▶ EXERCISE AIM
Repeat the lines of the data exactly and exclude any picture among them.

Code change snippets

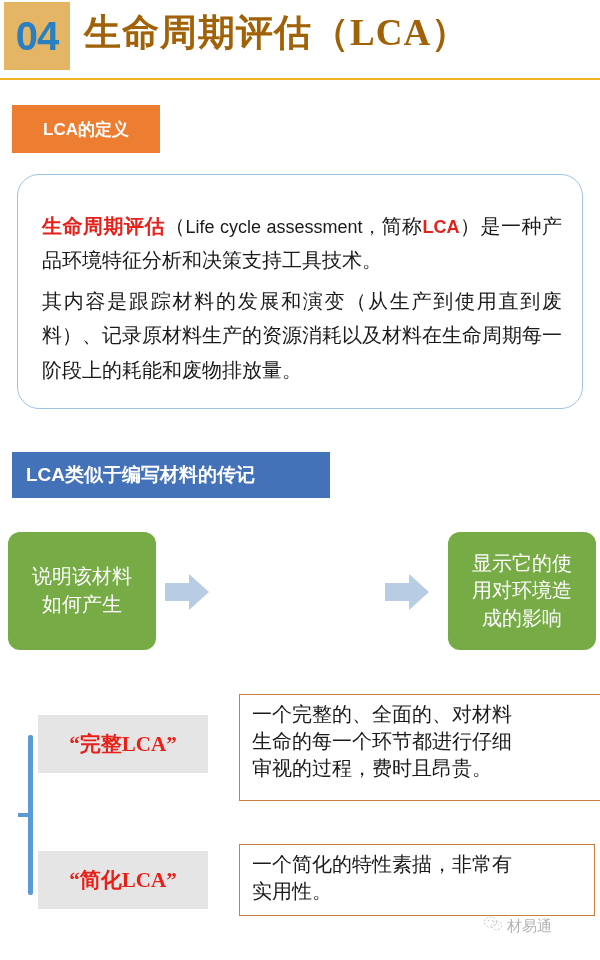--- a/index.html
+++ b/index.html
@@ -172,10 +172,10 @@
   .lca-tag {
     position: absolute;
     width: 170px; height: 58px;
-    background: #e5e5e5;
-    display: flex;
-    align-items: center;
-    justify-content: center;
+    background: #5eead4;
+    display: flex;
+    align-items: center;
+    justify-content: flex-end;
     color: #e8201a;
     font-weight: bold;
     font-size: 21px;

▶ RESULT OF THIS TASK
--- a/index.html
+++ b/index.html
@@ -172,10 +172,10 @@
   .lca-tag {
     position: absolute;
     width: 170px; height: 58px;
-    background: #e5e5e5;
-    display: flex;
-    align-items: center;
-    justify-content: center;
+    background: #5eead4;
+    display: flex;
+    align-items: center;
+    justify-content: flex-end;
     color: #e8201a;
     font-weight: bold;
     font-size: 21px;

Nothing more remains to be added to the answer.